Seaside tackle shops and hundreds of businesses serving sea angling are being urged to protect their own trade by helping restore Britain’s seriously depleted fish stocks.

 

Ted Tuckerman chairman of the National Federation of Sea Anglers (NFSA) said:

 “Unless fish stocks recover there will be no anglers, so no customers for the sea angling trade.  Having fish in the sea keeps anglers on the beach and on the water.”

 

Lobbying by unpaid NFSA volunteers has convinced the government that fish

stocks must  be allowed to recover from years of commercial over fishing.  

 

In an open letter to the Angling Trades Association and hundreds of other sea angling businesses which together support 19,000 jobs in England and Wales, Mr.
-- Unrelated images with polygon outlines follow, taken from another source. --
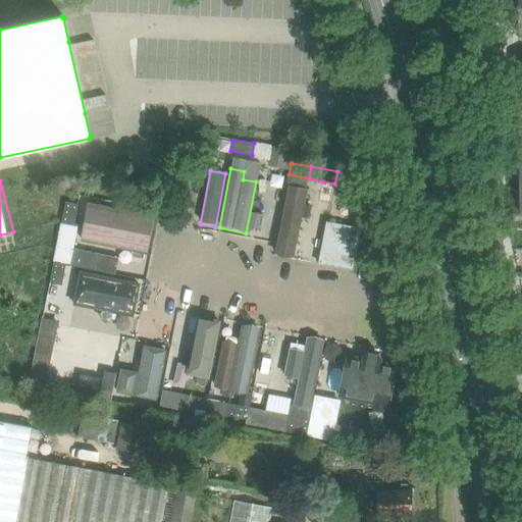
[(305,193),(289,190),(275,256),(292,259),(305,193)]
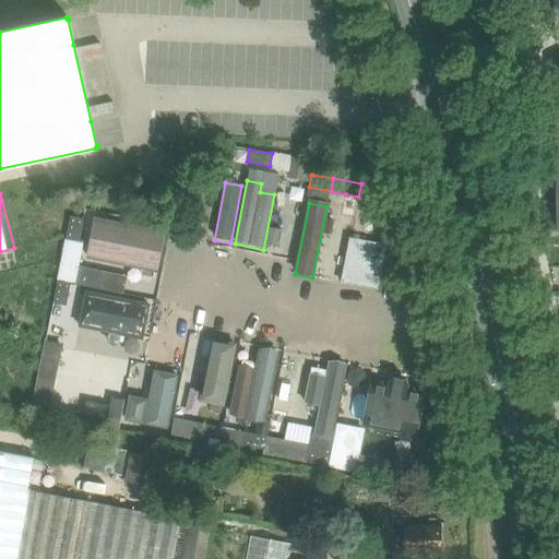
[(70,215),(67,235),(80,238),(83,218),(82,218),(70,215)]
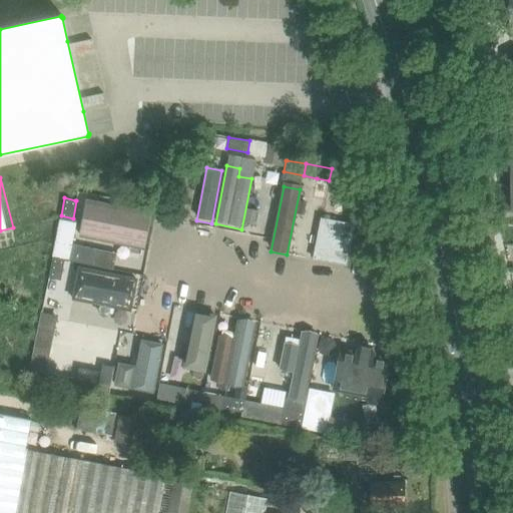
[(148,215),(86,205),(81,237),(128,245),(131,231),(145,234),(148,215)]
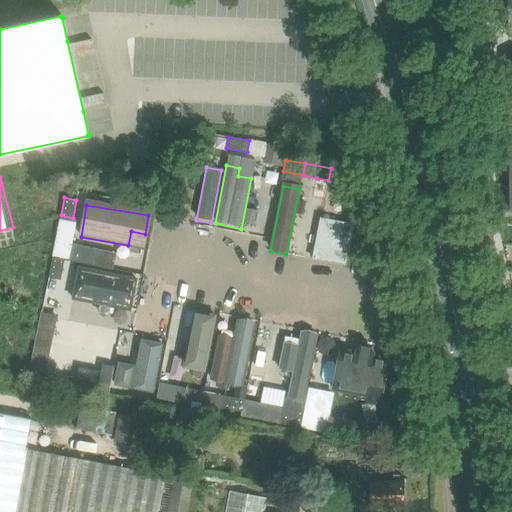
[(73,218),(61,215),(60,218),(52,256),(65,259),(64,260),(68,261),(68,260),(72,243),(76,220),(72,219),(73,218)]
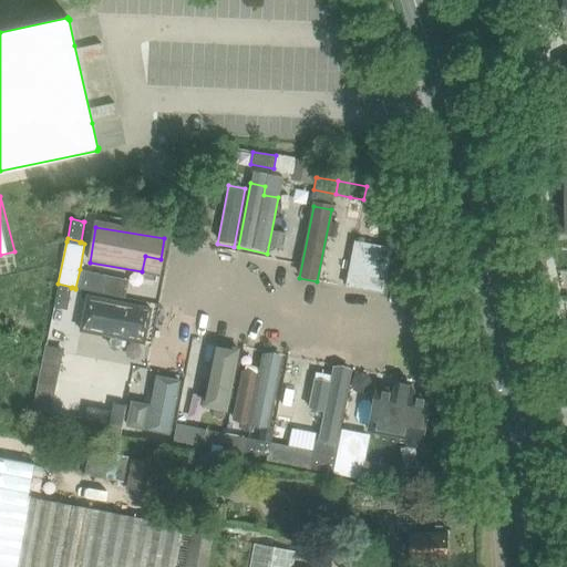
[(347,286),(382,292),(391,249),(356,243),(347,286)]
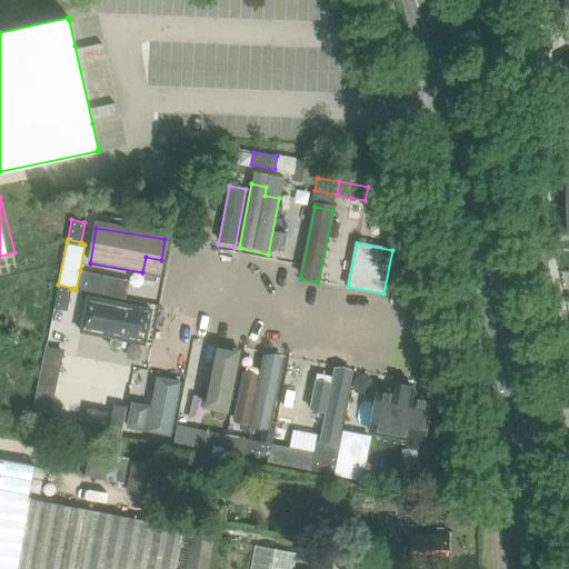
[(80,270),(76,289),(102,295),(106,276),(80,270)]
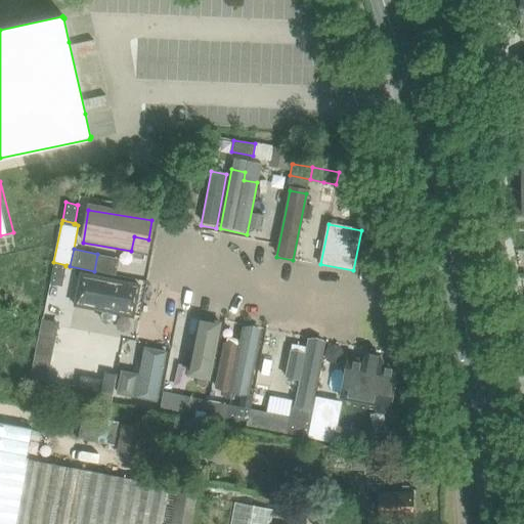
[(67,265),(53,262),(49,281),(62,285),(66,266),(67,265)]
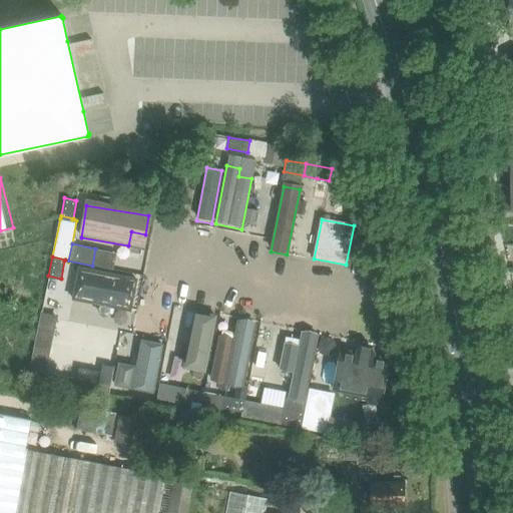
[(80,271),(74,301),(128,312),(131,297),(118,294),(121,279),(80,271)]
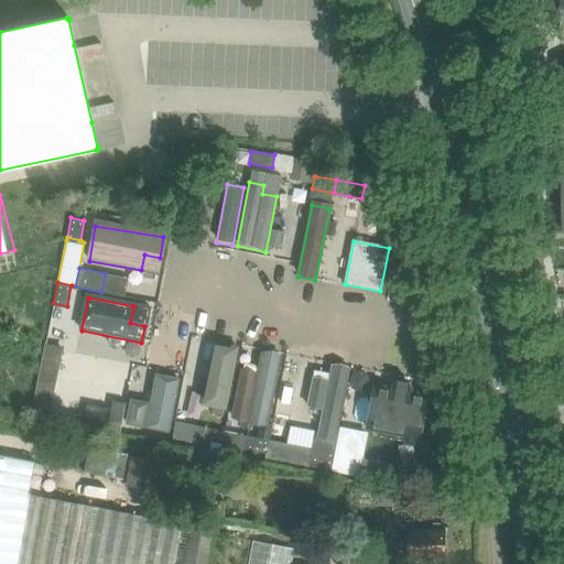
[(53,303),(44,347),(45,347),(63,350),(66,336),(62,335),(67,306),(53,303)]
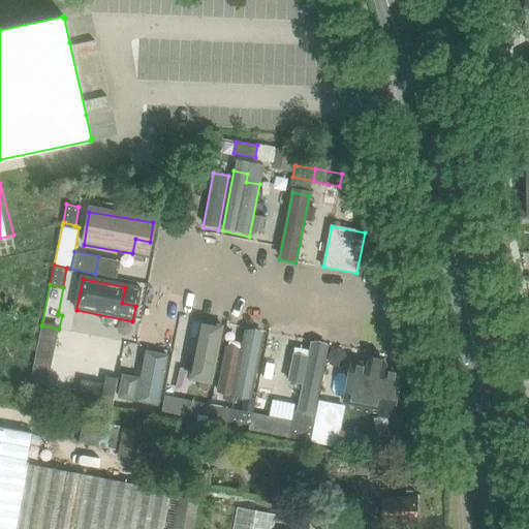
[(189,383),(210,387),(221,328),(209,325),(200,323),(189,383)]
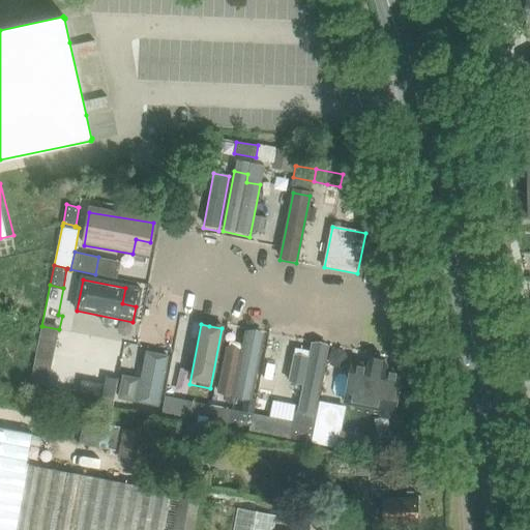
[(263,334),(246,331),(234,400),(251,403),(263,334)]
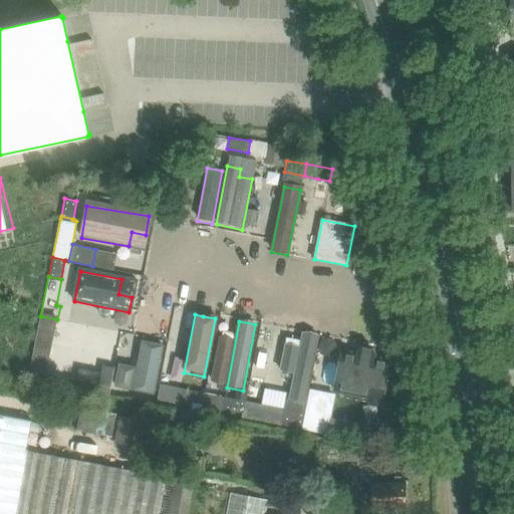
[(305,401),(317,337),(303,334),(300,347),(286,345),(281,370),(295,373),(290,398),(305,401)]
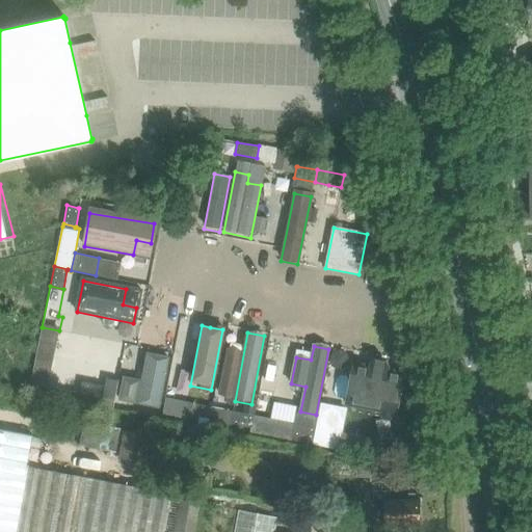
[(158,409),(167,360),(145,355),(141,381),(124,378),(120,403),(158,409)]
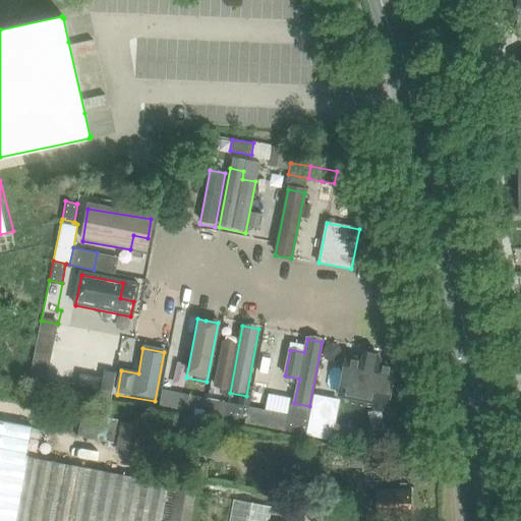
[(81,355),(53,349),(47,380),(75,385),(81,355)]
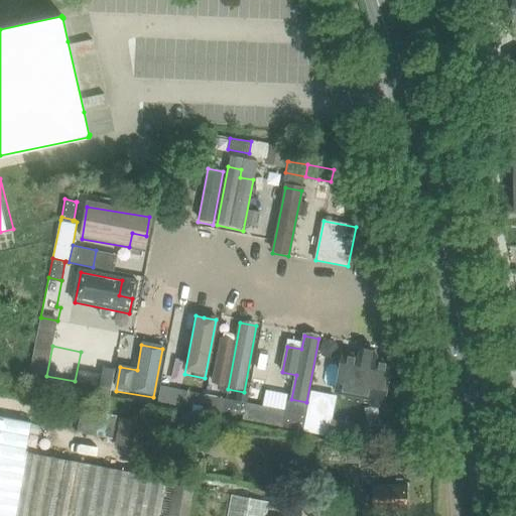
[(99,385),(112,387),(115,368),(103,365),(99,385)]
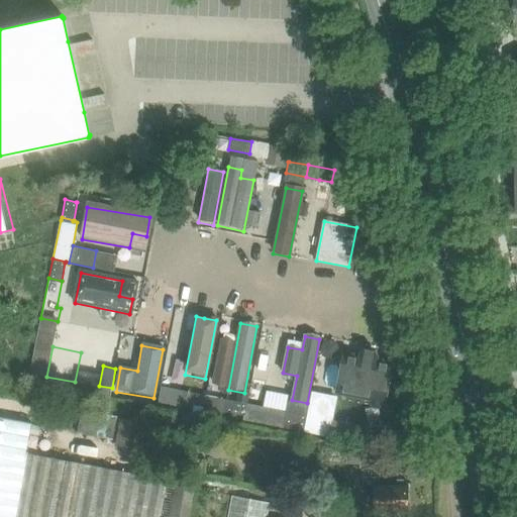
[(389,377),(341,367),(335,393),(384,403),(389,377)]
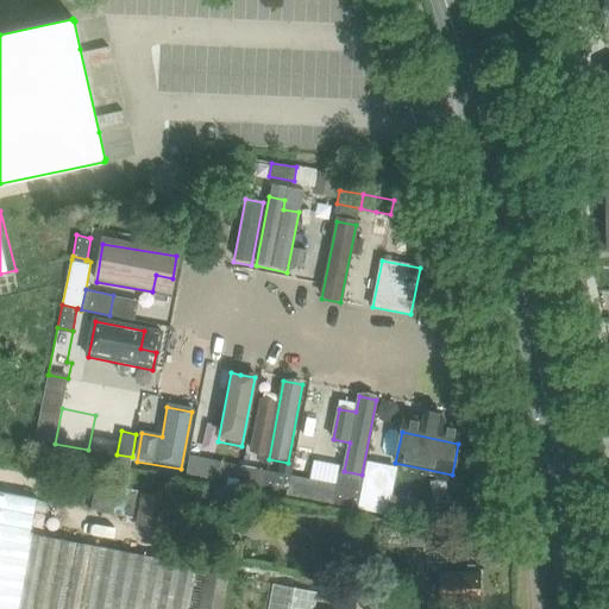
[(90,449),(114,453),(118,439),(94,434),(90,449)]
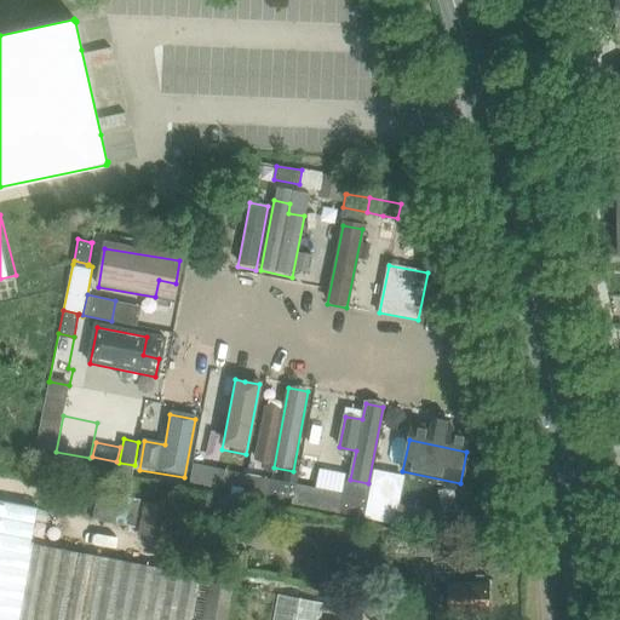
[(189,477),(218,483),(222,469),(193,463),(189,477)]
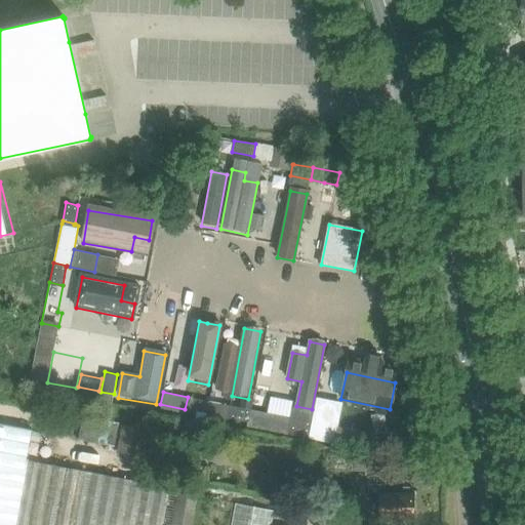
[(312,421),(309,434),(308,438),(333,443),(334,439),(336,427),(337,427),(342,401),(317,396),(314,410),(312,421)]
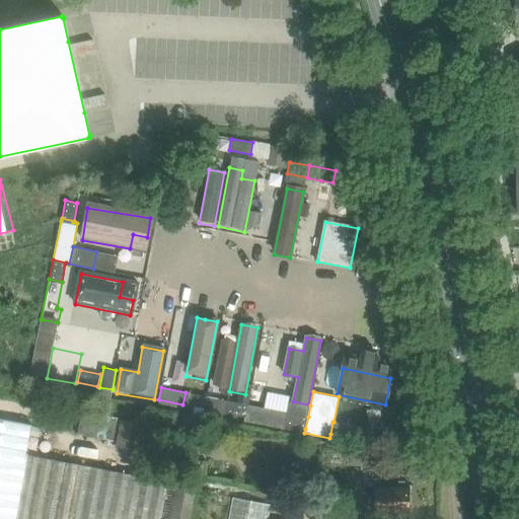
[(186,392),(182,404),(203,408),(205,409),(207,396),(186,392)]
Tuckerman says:  “We need your support to capitalise on our achievements, secure the future and increase your turnover.”

 

Recognition by the environment department that angling was part of the fishing industry to be considered equally in future legislation, had been a dramatic change.

 

The department’s inshore waters policy group had a specific responsibility for the million sea anglers who annually spend £1 billion.  The views of sea anglers were constantly sought by ministers, MPs and civil servants and more anglers were now on the sea fisheries committees which regulate local fishing.

 

British sportfishing, he said, had the opportunity to follow the US example where fishing tackle and boat sales had rocketed with the regulation of striped bass fishing.  “The bass population increased from five million in 1981 to 35 million today, creating seven million angling trips a year worth over $1 billion.”

 

Dr. Bruno Broughton of the Angling Trades Association told Fishing News, commercial fishing’s weekly newspaper, that the depletion of many fish stocks in Britain had made trading difficult.  He said recreational angling’s 19,000 livelihoods were “just as real as those of commercial fishermen.”